#### DATASET ENTRIES

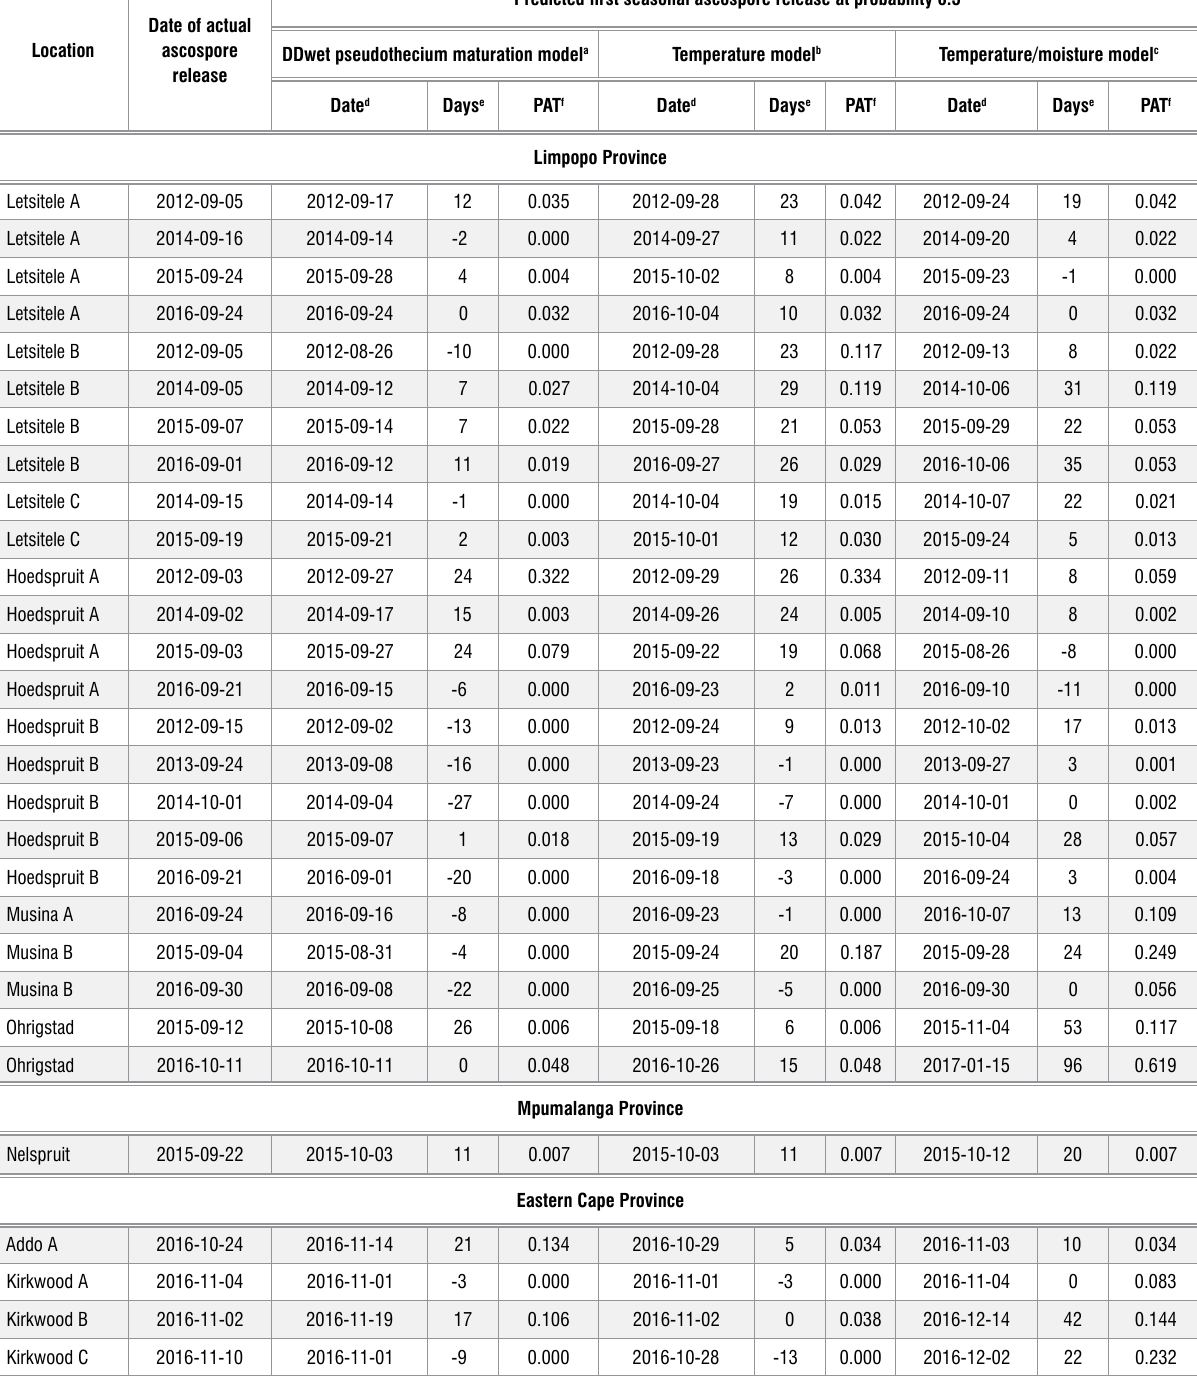
Table 7: Comparison of actual and predicted dates of first release of Phyllosticta ascospores as predicted by the DDwet pseudothecium maturation model, as well as the temperature and temperature/moisture pseudothecium models proposed by Fourie et al. 25 , in different South African citrus growing regions between 2012 and 2016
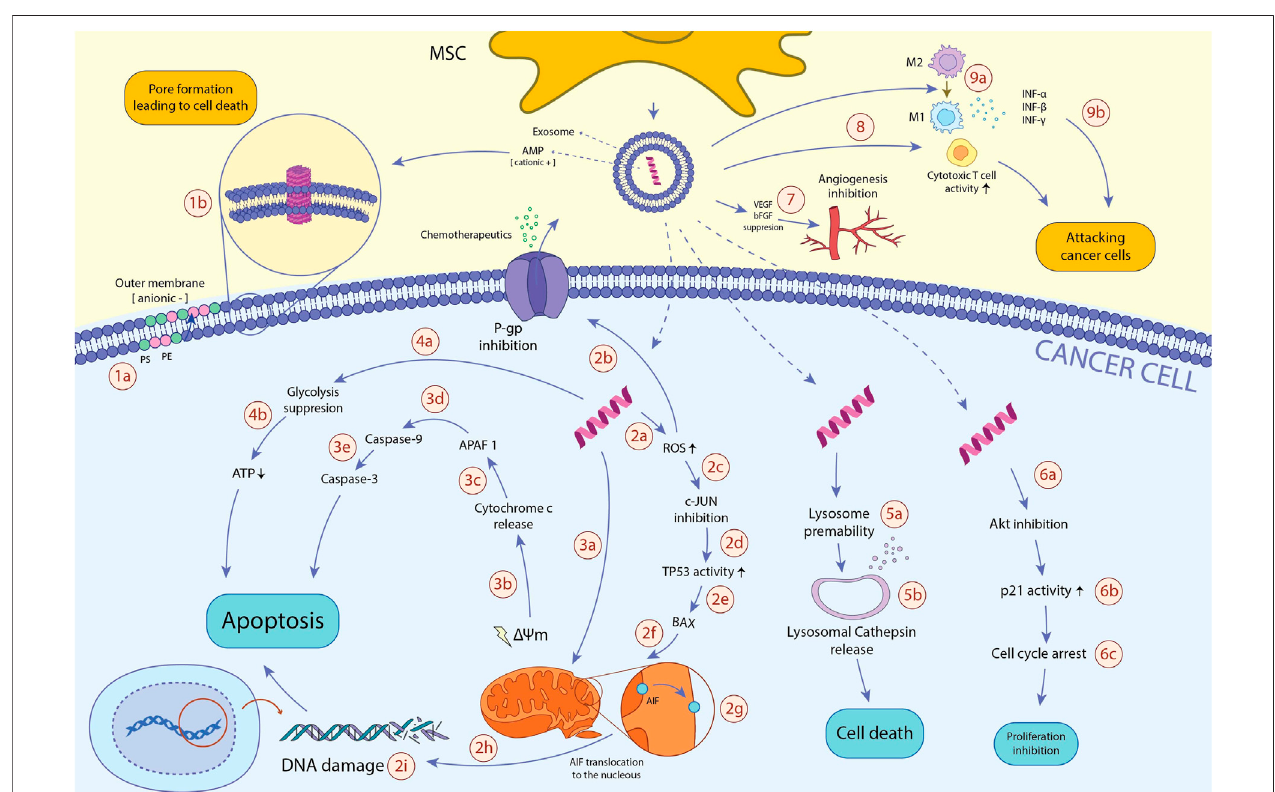
FIGURE2| Theanti-neoplasticeffectsofMSCs-derivedAMPs.AMPsreducetheviabilityofcancerouscellsthroughvariousmechanisms:1a.InTME,hypoxiaand excessiveROSamountsinducetranslocationofPSandPEfromtheinnermembranetotheoutermembraneofthecancercell,resultingintheanionicchargeoftheouter membrane and subsequent incline of the cationic AMPs. 1b. Cancer cell membrane-AMP interaction leads to membrane dysregulation, pore formation, and ultimately, cancer cell death. 2a. After entering AMP to the cancer cell, it promotes intracellular ROS production. 2b. Excessive ROS amount inhibits P-gp activity, a pump playing an essential role in chemotherapeutics ef fl ux and instating MDR,resulting in the enhanced vulnerability of cancer cells tochemotherapeutic drugs. 2c. High ROS levels also hamper c-JUN activity. 2days. When c-JUN inhibitory impacts on the TP53 tumor suppressor gene abrogates, TP53 function will be enhanced. 2e. TP53 profoundly induces BAX expression. 2f. BAX translocates to mitochondria. 2g. in the mitochondria, BAX triggers mitochondrial membrane potential ( ΔΨ m) dissipation and AIF translocation from the inner membrane to the outer membrane. 2h. AIF transfers to the nucleus. 2i. In the nucleus, AIF binds to DNA, causes DNA damage, and ultimately programmed cell death of the cancer cell. 3a. AMP disrupts mitochondrial membrane, leading to mitochondrial membrane degradation, mitochondrial swelling, and damage. 3b. Consequently, AMP dysregulates the mitochondrial membrane potential ( ΔΨ m), which leads to cytochrome c release. 3c. Cytochrome c activatesAPAF1.3days.APAF1activatescaspase-9pro-enzymeand inducesitstranslocationintothecytoplasm.3e.Activated caspase-9ultimatelytriggerscaspase- 3activity,oneofthemainenzymesthroughtheapoptosisprocess.4a.AMPsalterthecancermetabolicactivityandinhibitglycolysis,theprimaryprocessresponsiblefor ATPgenerationincancercells(knownasTheWarburgeffect).4b.glycolysisinhibitionresultsinATPdepletion,whichleadstocancercelldeath.5a.AMPsalsoaugment lysosomal membrane permeability. 5b. Increased lysosomalpermeability leadsto the release oflysosomalcathepsin into the cytosol, which fi nally initiates cytosol death signaling pathways. 6a. AMP downregulates Akt expression. 6b. downregulating Akt expression leads to enhanced p21 activity. 6c. p21 induces cell cycle arrest, leading to the diminished proliferation of the cancer cell. 7. AMPs hamper tumor-associated angiogenesis via inhibiting the function of bFGF and VEGF pro-angiogenic factors. 8a. AMPs promote the activity of cytotoxic T cells, which ultimately leads to enhanced immune system activity against cancer cells. 9a. AMPs boost macrophages ’ shifttoanti-cancerM1phenotype.9b.M1macrophagessuppresstumorgrowththroughphagocytosisandcytokinesecretionsuchasIFN- γ ,IFN- β ,and IFN- α . Abbreviations: AMP, antimicrobial peptide; TME, tumor microenvironment; ROS, reactive oxygen species; PS, phosphatidylserine; PE, phosphatidylethanolamine; P-gp, P-glycoprotein 1; TP53, tumor protein 53; BAX, Bcl-2 Associated X protein; AIF, apoptosis-inducing factor; APAF1, apoptotic protease activating factor 1; Akt, phosphorylated protein kinase B; bFGF, basic fi broblast growth factor; VEGF, vascular endothelial growth factor; IFN: interferon.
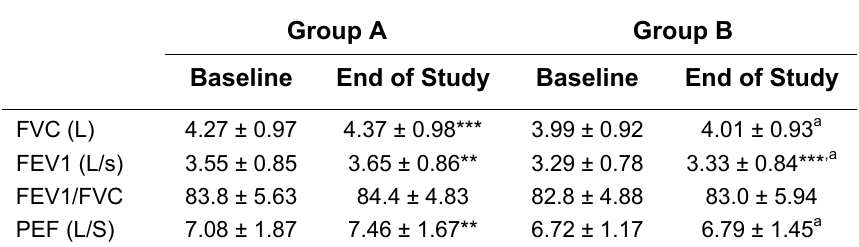
Lung Function, Initially and at the End of the Study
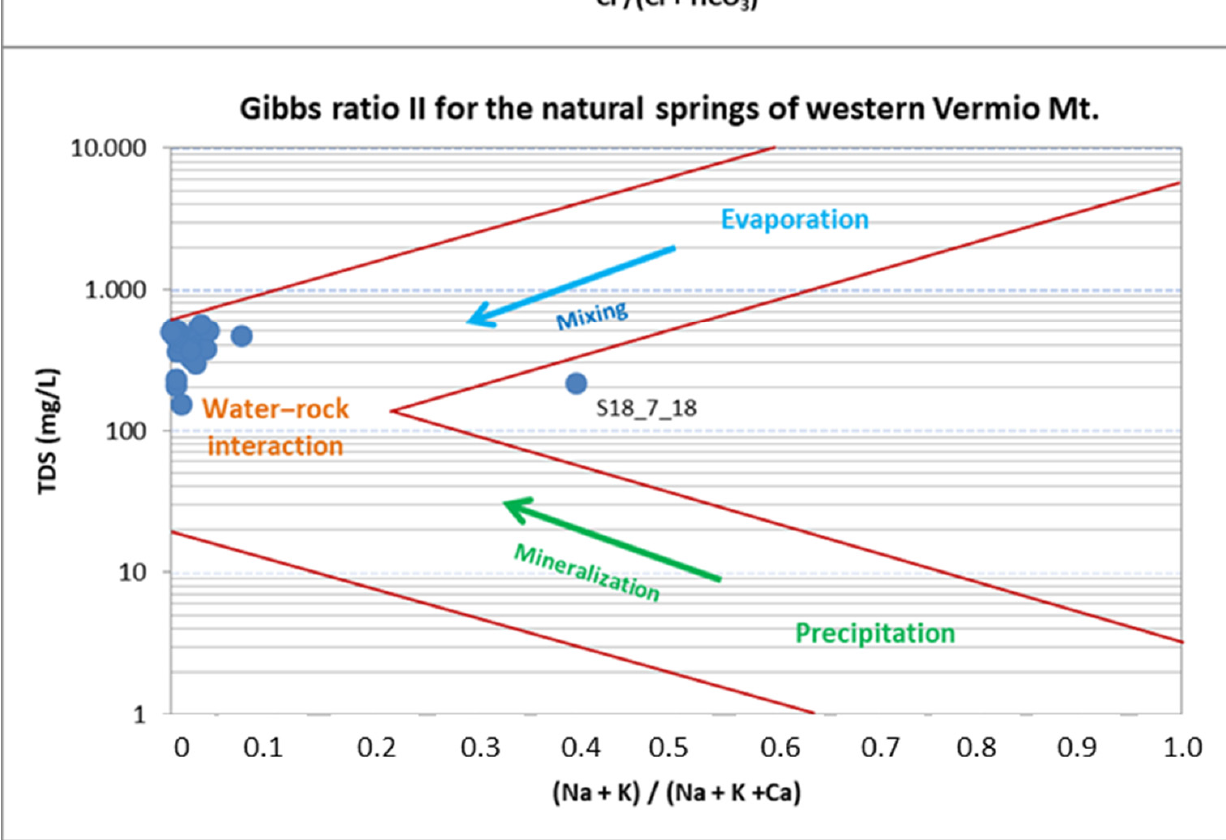
Figure 14. Gibbs diagrams of the natural springs in western Vermio Mt.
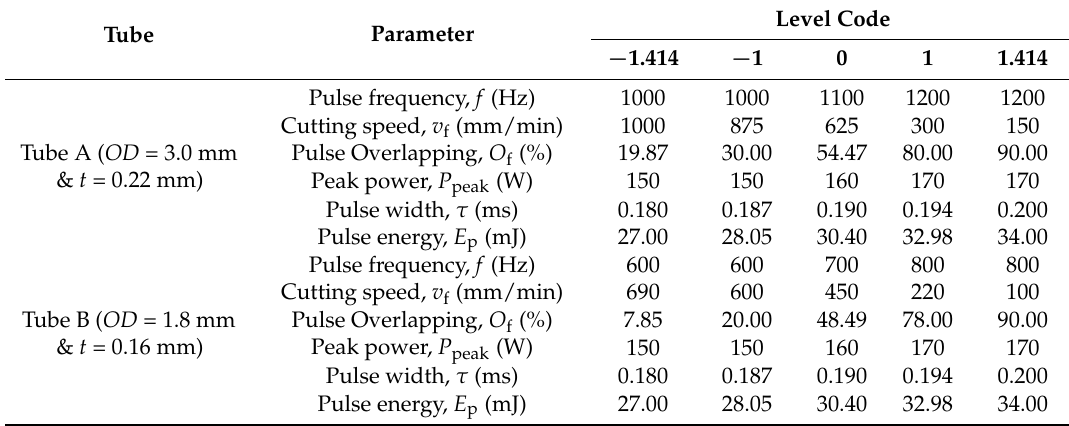
Table 7. Results with average R a and back-wall dross without gas blowing through the tube.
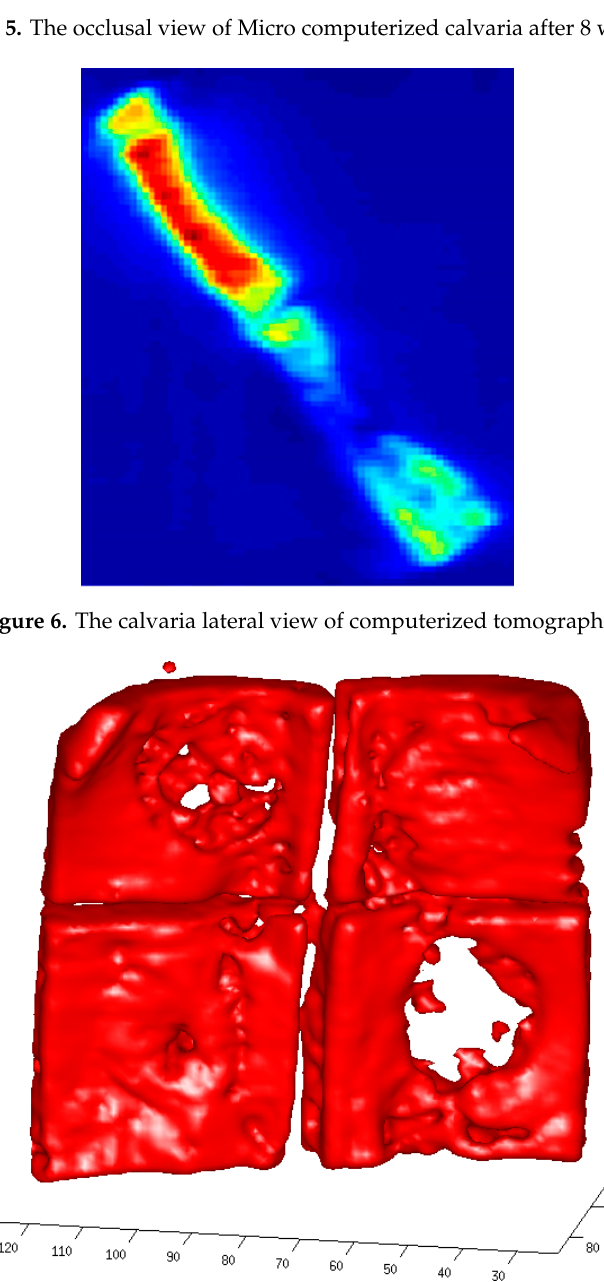
Figure 7. The occlusal view of Micro computerized calvaria at 8 weeks.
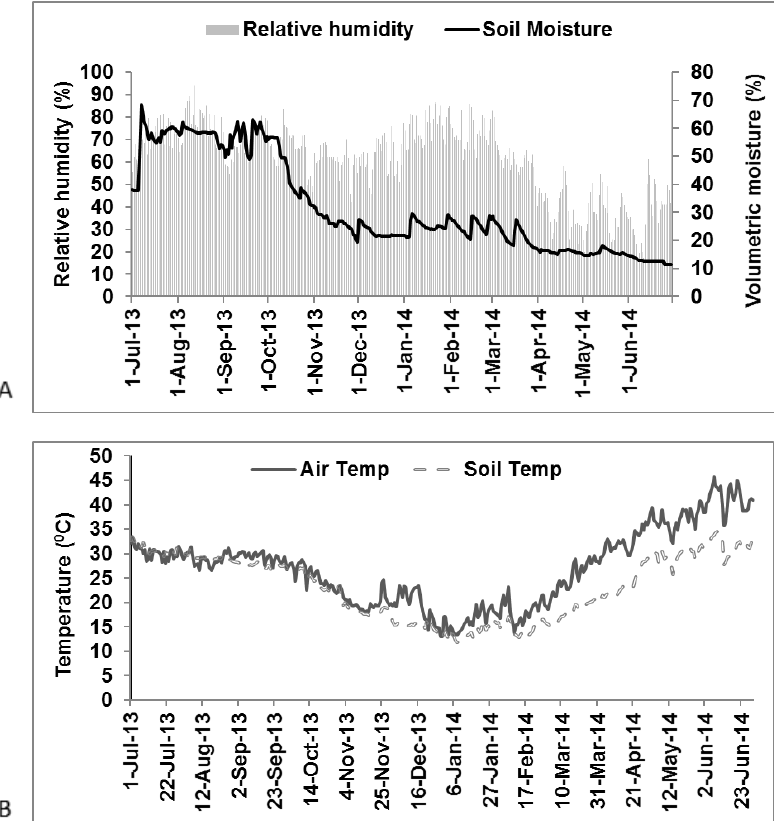
Figure 1. Variations in ( A ) relative humidity and soil moisture ( B ) air temperature and soil moisture during the study period.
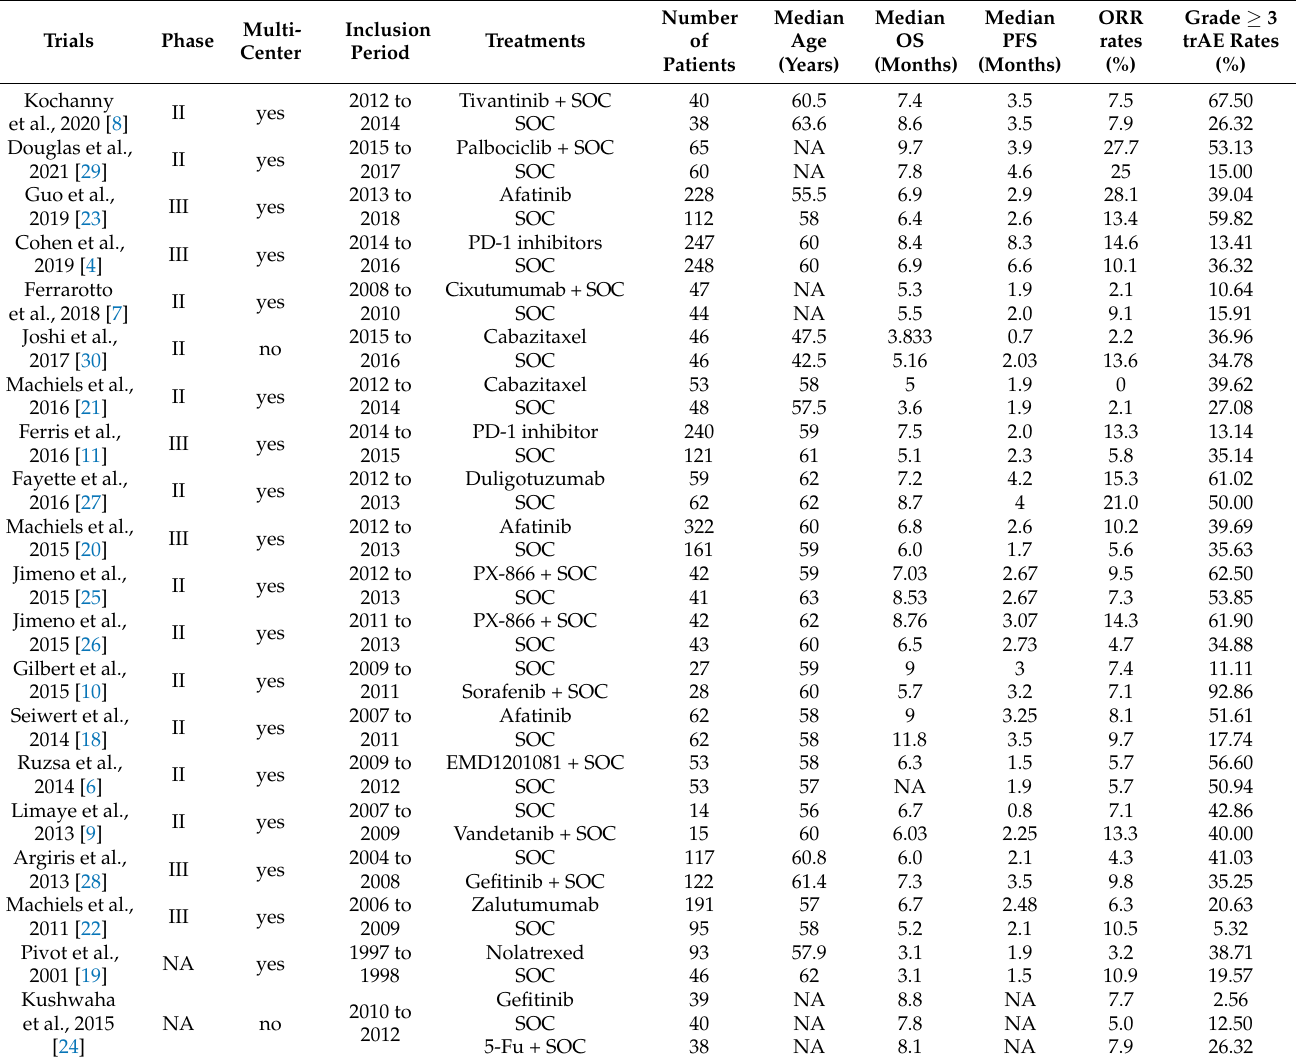
Table 1. Characteristics of the included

########

ABOUT THIS EXERCISE: The answer must be the entries above, printed exactly, with no pictures.

RESULT OF THIS EXERCISE:
Table 7: Comparison of actual and predicted dates of first release of Phyllosticta ascospores as predicted by the DDwet pseudothecium maturation model, as well as the temperature and temperature/moisture pseudothecium models proposed by Fourie et al. 25 , in different South African citrus growing regions between 2012 and 2016
FIGURE2| Theanti-neoplasticeffectsofMSCs-derivedAMPs.AMPsreducetheviabilityofcancerouscellsthroughvariousmechanisms:1a.InTME,hypoxiaand excessiveROSamountsinducetranslocationofPSandPEfromtheinnermembranetotheoutermembraneofthecancercell,resultingintheanionicchargeoftheouter membrane and subsequent incline of the cationic AMPs. 1b. Cancer cell membrane-AMP interaction leads to membrane dysregulation, pore formation, and ultimately, cancer cell death. 2a. After entering AMP to the cancer cell, it promotes intracellular ROS production. 2b. Excessive ROS amount inhibits P-gp activity, a pump playing an essential role in chemotherapeutics ef fl ux and instating MDR,resulting in the enhanced vulnerability of cancer cells tochemotherapeutic drugs. 2c. High ROS levels also hamper c-JUN activity. 2days. When c-JUN inhibitory impacts on the TP53 tumor suppressor gene abrogates, TP53 function will be enhanced. 2e. TP53 profoundly induces BAX expression. 2f. BAX translocates to mitochondria. 2g. in the mitochondria, BAX triggers mitochondrial membrane potential ( ΔΨ m) dissipation and AIF translocation from the inner membrane to the outer membrane. 2h. AIF transfers to the nucleus. 2i. In the nucleus, AIF binds to DNA, causes DNA damage, and ultimately programmed cell death of the cancer cell. 3a. AMP disrupts mitochondrial membrane, leading to mitochondrial membrane degradation, mitochondrial swelling, and damage. 3b. Consequently, AMP dysregulates the mitochondrial membrane potential ( ΔΨ m), which leads to cytochrome c release. 3c. Cytochrome c activatesAPAF1.3days.APAF1activatescaspase-9pro-enzymeand inducesitstranslocationintothecytoplasm.3e.Activated caspase-9ultimatelytriggerscaspase- 3activity,oneofthemainenzymesthroughtheapoptosisprocess.4a.AMPsalterthecancermetabolicactivityandinhibitglycolysis,theprimaryprocessresponsiblefor ATPgenerationincancercells(knownasTheWarburgeffect).4b.glycolysisinhibitionresultsinATPdepletion,whichleadstocancercelldeath.5a.AMPsalsoaugment lysosomal membrane permeability. 5b. Increased lysosomalpermeability leadsto the release oflysosomalcathepsin into the cytosol, which fi nally initiates cytosol death signaling pathways. 6a. AMP downregulates Akt expression. 6b. downregulating Akt expression leads to enhanced p21 activity. 6c. p21 induces cell cycle arrest, leading to the diminished proliferation of the cancer cell. 7. AMPs hamper tumor-associated angiogenesis via inhibiting the function of bFGF and VEGF pro-angiogenic factors. 8a. AMPs promote the activity of cytotoxic T cells, which ultimately leads to enhanced immune system activity against cancer cells. 9a. AMPs boost macrophages ’ shifttoanti-cancerM1phenotype.9b.M1macrophagessuppresstumorgrowththroughphagocytosisandcytokinesecretionsuchasIFN- γ ,IFN- β ,and IFN- α . Abbreviations: AMP, antimicrobial peptide; TME, tumor microenvironment; ROS, reactive oxygen species; PS, phosphatidylserine; PE, phosphatidylethanolamine; P-gp, P-glycoprotein 1; TP53, tumor protein 53; BAX, Bcl-2 Associated X protein; AIF, apoptosis-inducing factor; APAF1, apoptotic protease activating factor 1; Akt, phosphorylated protein kinase B; bFGF, basic fi broblast growth factor; VEGF, vascular endothelial growth factor; IFN: interferon.
Lung Function, Initially and at the End of the Study
Figure 14. Gibbs diagrams of the natural springs in western Vermio Mt.
Table 7. Results with average R a and back-wall dross without gas blowing through the tube.
Figure 7. The occlusal view of Micro computerized calvaria at 8 weeks.
Figure 1. Variations in ( A ) relative humidity and soil moisture ( B ) air temperature and soil moisture during the study period.
Table 1. Characteristics of the included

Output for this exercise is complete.